_WHAT THIS TASK INVOLVES_
Retype the lines of data from the one containing "text int right; [208, 218, 1093, 242]" through the one containing "text int top; [208, 194, 1093, 218]", inclusive, with no changes.

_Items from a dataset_

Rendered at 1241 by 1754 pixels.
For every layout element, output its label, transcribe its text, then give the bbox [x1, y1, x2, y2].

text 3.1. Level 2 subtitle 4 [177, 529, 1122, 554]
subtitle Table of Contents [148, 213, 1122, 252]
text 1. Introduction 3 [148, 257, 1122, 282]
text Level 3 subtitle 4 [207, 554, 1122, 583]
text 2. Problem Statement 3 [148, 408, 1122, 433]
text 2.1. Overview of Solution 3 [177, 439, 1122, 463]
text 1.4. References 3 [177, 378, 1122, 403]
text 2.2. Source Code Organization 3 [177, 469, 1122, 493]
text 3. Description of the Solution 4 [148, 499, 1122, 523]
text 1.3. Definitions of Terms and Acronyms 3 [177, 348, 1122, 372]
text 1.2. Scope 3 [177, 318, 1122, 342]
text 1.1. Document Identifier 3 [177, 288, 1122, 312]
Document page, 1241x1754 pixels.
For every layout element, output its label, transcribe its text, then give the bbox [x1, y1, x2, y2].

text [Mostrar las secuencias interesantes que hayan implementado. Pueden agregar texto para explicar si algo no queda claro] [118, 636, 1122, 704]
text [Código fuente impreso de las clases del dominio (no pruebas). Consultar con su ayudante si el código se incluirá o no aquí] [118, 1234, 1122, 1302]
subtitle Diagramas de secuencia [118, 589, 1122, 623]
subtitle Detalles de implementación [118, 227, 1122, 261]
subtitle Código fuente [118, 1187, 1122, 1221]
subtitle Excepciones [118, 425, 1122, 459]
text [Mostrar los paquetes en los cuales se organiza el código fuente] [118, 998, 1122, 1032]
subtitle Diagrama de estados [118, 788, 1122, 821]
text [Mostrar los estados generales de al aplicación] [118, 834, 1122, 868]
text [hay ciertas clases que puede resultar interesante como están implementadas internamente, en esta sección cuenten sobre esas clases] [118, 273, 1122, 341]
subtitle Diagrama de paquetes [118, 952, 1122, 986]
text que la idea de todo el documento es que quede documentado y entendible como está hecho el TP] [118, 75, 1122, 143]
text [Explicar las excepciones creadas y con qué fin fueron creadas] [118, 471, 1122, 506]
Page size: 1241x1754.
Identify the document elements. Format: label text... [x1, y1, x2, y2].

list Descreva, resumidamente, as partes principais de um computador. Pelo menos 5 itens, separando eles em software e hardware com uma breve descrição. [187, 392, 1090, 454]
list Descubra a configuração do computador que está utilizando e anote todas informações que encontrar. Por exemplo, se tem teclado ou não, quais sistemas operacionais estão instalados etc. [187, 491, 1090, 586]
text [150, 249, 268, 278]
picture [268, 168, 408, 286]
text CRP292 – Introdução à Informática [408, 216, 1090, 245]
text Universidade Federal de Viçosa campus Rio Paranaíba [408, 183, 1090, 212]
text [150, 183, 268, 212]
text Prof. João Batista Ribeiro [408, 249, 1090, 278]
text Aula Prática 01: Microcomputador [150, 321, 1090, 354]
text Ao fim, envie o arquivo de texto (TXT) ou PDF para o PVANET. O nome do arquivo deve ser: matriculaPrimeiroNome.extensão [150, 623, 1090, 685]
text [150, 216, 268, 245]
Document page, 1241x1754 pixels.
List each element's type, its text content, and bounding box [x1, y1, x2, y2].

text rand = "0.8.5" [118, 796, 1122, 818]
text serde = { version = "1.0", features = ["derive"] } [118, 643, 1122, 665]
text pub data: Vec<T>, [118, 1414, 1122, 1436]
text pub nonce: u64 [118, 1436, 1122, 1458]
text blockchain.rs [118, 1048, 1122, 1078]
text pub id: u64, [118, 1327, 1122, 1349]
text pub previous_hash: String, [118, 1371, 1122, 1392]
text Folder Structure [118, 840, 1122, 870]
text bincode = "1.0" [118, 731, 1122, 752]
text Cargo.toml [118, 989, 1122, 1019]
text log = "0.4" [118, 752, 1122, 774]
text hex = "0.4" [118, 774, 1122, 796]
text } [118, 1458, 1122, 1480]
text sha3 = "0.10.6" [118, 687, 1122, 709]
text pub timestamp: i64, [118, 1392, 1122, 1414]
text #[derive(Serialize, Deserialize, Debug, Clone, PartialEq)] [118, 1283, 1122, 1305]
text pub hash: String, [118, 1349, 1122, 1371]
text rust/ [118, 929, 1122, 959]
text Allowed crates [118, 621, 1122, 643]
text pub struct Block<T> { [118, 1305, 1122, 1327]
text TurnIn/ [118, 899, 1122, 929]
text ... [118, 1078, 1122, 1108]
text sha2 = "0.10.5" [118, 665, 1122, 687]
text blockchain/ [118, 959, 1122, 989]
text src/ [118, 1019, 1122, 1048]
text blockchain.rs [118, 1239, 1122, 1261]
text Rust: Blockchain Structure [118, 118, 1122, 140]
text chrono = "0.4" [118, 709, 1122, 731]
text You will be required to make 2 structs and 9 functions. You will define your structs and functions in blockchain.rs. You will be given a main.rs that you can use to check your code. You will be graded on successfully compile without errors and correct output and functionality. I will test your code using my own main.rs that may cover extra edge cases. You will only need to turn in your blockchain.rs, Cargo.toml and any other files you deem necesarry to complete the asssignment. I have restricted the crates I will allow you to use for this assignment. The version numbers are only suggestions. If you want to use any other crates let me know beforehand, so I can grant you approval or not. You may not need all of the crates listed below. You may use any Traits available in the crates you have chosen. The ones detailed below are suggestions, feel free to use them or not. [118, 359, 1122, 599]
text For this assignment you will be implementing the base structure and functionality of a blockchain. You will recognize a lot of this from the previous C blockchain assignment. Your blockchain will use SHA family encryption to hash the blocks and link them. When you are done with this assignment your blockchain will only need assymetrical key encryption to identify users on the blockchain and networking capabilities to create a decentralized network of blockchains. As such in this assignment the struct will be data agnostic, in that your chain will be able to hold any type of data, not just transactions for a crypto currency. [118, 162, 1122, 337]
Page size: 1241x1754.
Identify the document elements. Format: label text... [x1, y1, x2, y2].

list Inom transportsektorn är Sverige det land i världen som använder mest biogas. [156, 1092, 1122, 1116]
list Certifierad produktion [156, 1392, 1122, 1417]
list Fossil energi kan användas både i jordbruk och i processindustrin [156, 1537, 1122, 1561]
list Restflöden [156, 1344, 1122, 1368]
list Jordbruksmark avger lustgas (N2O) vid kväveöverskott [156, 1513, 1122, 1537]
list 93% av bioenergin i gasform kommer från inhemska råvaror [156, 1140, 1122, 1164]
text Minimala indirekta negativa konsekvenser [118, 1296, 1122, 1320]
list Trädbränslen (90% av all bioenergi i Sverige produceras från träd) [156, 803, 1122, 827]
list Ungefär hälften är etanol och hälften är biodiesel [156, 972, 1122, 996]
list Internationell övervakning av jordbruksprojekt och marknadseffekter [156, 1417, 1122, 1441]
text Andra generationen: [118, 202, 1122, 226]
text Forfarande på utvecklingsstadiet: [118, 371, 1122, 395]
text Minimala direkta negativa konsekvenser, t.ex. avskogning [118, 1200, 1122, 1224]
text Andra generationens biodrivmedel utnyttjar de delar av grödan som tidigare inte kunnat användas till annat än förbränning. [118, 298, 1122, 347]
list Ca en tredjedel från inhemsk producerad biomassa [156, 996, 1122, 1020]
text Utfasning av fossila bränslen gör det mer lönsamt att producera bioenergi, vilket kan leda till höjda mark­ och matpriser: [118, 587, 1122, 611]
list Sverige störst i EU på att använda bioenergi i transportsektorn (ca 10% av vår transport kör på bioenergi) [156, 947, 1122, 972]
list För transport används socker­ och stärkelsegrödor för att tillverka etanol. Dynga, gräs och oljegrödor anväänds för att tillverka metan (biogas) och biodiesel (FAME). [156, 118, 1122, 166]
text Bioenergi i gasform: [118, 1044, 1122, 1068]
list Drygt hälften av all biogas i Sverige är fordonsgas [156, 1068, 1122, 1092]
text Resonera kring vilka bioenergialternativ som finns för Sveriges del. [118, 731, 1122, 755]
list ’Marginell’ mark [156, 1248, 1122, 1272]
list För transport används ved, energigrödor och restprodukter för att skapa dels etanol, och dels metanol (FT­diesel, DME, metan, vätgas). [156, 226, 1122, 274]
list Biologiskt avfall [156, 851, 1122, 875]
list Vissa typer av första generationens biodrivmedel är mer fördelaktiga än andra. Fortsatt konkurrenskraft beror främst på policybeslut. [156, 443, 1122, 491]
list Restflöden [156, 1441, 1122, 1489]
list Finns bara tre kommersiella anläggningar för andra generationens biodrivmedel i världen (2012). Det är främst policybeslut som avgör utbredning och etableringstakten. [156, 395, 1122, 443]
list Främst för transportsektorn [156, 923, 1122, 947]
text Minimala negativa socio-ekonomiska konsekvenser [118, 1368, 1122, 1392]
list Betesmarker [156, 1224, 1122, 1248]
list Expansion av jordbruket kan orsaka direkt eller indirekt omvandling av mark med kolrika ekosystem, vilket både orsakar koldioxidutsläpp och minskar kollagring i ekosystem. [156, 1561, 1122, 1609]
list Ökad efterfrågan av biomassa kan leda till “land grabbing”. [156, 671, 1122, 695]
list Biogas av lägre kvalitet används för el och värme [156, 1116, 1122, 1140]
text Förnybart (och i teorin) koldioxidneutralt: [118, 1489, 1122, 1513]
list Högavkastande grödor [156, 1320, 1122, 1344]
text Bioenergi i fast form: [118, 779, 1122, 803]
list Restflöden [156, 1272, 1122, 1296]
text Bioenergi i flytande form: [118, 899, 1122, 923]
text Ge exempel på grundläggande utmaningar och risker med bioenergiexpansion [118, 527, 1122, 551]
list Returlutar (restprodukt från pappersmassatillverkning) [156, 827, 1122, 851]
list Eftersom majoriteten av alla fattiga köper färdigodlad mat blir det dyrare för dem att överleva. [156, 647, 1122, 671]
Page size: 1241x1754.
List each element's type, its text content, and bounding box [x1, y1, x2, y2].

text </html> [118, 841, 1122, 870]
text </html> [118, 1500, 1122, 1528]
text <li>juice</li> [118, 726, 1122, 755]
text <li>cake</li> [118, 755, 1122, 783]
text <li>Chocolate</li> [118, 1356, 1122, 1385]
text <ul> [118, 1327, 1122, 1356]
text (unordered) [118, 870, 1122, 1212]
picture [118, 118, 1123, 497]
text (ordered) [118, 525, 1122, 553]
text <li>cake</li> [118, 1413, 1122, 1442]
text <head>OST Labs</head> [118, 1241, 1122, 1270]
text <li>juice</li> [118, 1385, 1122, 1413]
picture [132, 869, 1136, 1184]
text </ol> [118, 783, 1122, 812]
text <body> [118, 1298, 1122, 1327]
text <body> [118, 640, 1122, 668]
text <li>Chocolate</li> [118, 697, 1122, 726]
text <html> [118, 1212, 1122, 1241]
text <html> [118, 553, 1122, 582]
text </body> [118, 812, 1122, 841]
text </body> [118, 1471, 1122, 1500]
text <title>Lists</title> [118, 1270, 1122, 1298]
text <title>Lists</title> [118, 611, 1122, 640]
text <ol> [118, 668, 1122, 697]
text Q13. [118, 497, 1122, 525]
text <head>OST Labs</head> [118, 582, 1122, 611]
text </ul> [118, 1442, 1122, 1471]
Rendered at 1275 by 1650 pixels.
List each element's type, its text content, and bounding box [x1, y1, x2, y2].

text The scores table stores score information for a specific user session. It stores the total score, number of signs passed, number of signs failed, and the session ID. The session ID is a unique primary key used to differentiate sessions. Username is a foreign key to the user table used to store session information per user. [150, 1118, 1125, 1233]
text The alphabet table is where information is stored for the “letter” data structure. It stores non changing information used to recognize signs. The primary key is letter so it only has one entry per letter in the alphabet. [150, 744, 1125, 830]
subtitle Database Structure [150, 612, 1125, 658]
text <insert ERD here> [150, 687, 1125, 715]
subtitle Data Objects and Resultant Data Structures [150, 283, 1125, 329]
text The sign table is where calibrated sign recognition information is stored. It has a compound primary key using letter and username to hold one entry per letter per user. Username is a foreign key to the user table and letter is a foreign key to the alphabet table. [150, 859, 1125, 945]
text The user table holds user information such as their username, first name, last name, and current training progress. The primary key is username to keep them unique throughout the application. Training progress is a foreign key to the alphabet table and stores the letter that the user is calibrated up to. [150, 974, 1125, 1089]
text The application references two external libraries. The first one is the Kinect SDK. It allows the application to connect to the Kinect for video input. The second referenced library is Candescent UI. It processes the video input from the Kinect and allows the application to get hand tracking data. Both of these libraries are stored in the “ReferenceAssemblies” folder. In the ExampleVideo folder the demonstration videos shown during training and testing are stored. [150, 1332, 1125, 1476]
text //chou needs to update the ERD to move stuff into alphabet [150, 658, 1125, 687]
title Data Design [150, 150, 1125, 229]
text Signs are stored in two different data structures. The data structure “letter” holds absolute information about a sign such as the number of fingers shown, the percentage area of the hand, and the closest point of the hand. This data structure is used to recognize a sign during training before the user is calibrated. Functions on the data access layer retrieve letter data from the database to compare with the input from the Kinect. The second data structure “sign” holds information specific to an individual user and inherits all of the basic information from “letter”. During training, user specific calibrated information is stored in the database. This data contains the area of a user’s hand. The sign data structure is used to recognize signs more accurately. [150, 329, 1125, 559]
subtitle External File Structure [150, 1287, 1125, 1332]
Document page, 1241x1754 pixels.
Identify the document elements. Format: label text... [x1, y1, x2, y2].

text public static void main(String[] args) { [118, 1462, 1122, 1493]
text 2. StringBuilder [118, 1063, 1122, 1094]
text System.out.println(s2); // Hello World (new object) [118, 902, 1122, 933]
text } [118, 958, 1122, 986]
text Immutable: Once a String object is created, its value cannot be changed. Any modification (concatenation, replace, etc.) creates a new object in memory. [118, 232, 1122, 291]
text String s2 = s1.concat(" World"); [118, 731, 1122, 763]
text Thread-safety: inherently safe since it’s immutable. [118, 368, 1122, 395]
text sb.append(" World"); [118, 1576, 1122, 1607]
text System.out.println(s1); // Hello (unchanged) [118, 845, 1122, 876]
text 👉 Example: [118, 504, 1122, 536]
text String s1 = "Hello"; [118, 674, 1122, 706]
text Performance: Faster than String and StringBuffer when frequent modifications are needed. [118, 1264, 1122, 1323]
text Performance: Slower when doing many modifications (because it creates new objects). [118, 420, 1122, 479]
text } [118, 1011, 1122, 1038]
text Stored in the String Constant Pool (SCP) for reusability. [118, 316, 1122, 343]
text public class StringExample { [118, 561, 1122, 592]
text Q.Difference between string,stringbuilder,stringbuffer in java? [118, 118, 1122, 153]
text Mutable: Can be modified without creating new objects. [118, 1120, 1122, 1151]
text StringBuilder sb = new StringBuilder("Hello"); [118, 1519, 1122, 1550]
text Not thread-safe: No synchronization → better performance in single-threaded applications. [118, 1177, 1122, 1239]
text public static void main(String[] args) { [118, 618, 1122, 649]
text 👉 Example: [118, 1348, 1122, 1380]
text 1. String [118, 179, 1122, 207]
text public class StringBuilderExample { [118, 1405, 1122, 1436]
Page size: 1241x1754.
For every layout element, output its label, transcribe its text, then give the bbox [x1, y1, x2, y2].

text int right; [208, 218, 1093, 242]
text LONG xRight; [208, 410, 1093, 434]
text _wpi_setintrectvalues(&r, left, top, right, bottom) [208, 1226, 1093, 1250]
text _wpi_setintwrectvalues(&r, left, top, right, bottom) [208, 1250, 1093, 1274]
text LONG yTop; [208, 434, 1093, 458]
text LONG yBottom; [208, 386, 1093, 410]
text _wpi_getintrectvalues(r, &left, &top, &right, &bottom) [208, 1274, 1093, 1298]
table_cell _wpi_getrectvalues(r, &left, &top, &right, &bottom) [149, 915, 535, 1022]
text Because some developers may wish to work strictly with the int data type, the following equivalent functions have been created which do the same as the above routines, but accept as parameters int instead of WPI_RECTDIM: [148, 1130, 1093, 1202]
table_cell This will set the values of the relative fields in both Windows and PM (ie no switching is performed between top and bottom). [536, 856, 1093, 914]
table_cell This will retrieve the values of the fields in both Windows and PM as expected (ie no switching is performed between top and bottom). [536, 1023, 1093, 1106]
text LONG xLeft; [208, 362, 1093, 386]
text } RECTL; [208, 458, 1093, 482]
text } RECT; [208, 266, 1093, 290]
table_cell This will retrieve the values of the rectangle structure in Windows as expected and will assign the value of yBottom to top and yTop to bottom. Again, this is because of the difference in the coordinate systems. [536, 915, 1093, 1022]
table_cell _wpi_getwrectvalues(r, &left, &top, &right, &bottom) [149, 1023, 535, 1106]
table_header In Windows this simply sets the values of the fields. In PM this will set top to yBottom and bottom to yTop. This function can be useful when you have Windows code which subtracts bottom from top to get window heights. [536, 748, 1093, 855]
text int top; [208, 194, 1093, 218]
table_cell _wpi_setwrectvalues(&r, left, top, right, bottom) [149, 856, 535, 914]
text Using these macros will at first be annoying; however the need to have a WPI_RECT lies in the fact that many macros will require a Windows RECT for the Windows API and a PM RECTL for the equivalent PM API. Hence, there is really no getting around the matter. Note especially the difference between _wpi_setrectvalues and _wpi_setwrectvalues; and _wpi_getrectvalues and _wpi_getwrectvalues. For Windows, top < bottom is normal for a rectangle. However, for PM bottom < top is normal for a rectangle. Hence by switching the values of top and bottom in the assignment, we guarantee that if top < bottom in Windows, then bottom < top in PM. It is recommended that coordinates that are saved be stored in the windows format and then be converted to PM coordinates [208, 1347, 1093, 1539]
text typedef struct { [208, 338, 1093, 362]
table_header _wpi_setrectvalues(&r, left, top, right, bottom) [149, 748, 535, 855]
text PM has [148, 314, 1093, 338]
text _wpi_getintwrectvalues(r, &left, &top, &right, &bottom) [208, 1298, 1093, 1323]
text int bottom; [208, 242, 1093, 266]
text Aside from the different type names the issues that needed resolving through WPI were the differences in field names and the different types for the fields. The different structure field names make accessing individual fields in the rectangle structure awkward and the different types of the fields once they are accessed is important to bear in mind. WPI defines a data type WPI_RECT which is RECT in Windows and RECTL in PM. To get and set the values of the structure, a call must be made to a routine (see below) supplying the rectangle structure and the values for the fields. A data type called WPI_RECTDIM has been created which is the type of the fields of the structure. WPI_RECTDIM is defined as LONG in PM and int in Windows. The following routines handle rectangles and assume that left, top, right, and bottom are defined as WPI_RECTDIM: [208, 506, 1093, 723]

_RESPONSE TO THE TASK_
text int right; [208, 218, 1093, 242]
text LONG xRight; [208, 410, 1093, 434]
text _wpi_setintrectvalues(&r, left, top, right, bottom) [208, 1226, 1093, 1250]
text _wpi_setintwrectvalues(&r, left, top, right, bottom) [208, 1250, 1093, 1274]
text LONG yTop; [208, 434, 1093, 458]
text LONG yBottom; [208, 386, 1093, 410]
text _wpi_getintrectvalues(r, &left, &top, &right, &bottom) [208, 1274, 1093, 1298]
table_cell _wpi_getrectvalues(r, &left, &top, &right, &bottom) [149, 915, 535, 1022]
text Because some developers may wish to work strictly with the int data type, the following equivalent functions have been created which do the same as the above routines, but accept as parameters int instead of WPI_RECTDIM: [148, 1130, 1093, 1202]
table_cell This will set the values of the relative fields in both Windows and PM (ie no switching is performed between top and bottom). [536, 856, 1093, 914]
table_cell This will retrieve the values of the fields in both Windows and PM as expected (ie no switching is performed between top and bottom). [536, 1023, 1093, 1106]
text LONG xLeft; [208, 362, 1093, 386]
text } RECTL; [208, 458, 1093, 482]
text } RECT; [208, 266, 1093, 290]
table_cell This will retrieve the values of the rectangle structure in Windows as expected and will assign the value of yBottom to top and yTop to bottom. Again, this is because of the difference in the coordinate systems. [536, 915, 1093, 1022]
table_cell _wpi_getwrectvalues(r, &left, &top, &right, &bottom) [149, 1023, 535, 1106]
table_header In Windows this simply sets the values of the fields. In PM this will set top to yBottom and bottom to yTop. This function can be useful when you have Windows code which subtracts bottom from top to get window heights. [536, 748, 1093, 855]
text int top; [208, 194, 1093, 218]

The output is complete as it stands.